A review of 42 cases of intestinal pseudo-obstruction in patients with systemic lupus erythematosus based on case reports

Intestinal pseudo-obstruction (IpsO) is considered a severe manifestation of systemic lupus erythematosus (SLE) characterized by clinical and radiological evidence of intestinal obstruction with no identifiable mechanical lesion. We performed a systematic review to document IpsO in SLE. Twenty-eight articles with 42 patients were included. The median age of onset of IpsO was 27.5 (10–57) years. The female to male ratio was 38:4. Twenty-two (52.4%) patients had IpsO as the initial presentation of their underlying lupus. Three (7.1%) patients manifested in inactive lupus.
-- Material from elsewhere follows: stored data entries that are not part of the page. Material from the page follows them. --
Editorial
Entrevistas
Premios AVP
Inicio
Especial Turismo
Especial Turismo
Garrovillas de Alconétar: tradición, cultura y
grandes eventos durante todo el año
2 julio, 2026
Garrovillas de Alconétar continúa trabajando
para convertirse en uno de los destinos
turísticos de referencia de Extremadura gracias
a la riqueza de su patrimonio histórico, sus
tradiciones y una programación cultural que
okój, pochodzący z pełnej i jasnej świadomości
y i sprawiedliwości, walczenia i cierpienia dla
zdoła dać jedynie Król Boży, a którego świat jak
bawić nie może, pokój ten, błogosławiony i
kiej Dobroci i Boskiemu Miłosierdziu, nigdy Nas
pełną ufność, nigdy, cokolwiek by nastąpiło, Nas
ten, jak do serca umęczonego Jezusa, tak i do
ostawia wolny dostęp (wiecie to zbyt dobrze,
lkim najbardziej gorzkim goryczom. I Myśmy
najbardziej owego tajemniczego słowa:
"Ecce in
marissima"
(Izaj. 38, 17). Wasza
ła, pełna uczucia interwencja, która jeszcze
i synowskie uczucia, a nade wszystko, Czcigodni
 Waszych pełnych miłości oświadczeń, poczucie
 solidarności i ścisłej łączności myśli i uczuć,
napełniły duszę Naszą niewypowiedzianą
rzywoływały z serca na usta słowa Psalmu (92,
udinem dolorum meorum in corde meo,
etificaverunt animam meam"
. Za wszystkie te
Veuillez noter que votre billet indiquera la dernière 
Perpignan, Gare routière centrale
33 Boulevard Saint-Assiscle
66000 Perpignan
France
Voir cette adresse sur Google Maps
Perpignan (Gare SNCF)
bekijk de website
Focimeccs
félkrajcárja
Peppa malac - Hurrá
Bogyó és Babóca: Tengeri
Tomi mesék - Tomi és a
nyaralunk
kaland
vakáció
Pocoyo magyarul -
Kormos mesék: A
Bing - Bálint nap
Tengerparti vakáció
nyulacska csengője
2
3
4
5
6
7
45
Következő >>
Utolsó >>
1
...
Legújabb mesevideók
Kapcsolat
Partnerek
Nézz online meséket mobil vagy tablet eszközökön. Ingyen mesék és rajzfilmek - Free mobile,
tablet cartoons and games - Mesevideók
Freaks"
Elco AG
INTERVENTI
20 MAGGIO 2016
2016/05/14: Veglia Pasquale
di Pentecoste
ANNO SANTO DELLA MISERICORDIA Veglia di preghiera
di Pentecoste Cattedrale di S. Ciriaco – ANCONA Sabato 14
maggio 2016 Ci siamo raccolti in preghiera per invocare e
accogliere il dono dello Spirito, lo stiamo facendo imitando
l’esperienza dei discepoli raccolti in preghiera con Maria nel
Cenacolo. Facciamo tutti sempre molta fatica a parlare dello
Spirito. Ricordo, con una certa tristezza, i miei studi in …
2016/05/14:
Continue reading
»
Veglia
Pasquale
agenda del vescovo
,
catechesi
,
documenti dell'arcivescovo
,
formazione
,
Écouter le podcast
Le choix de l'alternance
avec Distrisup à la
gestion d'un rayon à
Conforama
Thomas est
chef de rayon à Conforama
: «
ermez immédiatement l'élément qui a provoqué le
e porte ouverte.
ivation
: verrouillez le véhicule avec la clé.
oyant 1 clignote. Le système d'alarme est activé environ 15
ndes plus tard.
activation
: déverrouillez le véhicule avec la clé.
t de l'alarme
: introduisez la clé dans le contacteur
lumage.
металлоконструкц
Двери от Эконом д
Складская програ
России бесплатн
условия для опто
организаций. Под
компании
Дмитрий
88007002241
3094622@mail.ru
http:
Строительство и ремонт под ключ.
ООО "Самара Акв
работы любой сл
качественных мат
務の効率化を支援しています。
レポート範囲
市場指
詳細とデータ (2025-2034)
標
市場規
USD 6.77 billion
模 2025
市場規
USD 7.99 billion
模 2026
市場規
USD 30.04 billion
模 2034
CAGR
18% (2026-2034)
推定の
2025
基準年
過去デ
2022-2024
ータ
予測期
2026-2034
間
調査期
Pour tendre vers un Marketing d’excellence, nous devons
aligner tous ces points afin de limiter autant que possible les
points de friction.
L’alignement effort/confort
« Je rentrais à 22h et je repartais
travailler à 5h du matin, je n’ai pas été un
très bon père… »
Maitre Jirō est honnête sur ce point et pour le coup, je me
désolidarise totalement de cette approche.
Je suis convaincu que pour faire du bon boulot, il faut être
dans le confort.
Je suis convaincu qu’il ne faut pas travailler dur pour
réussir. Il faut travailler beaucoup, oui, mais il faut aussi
The duration of abdominal symptoms before admitted ranged from 3 days to 3 years, however most of the patients responded well to systemic corticosteroid or immunosuppressive treatment within 2 days to about 3 months. Concomitant ureterohydronephrosis was present in approximately three-fourths of the cases. More interestingly, 4 patients presented hepatobiliary dilatation without mechanical obstruction together with IPO and ureterohydronephrosis. In conclusion, IpsO is an uncommon but important manifestation of SLE. The finding of coexisting ureterohydronephrosis and hepatobiliary dilatation suggests that there may be generalized visceral muscle dysmotility. Early recognition of IpsO is necessary to institute appropriate medical treatment and to avoid inappropriate surgical intervention.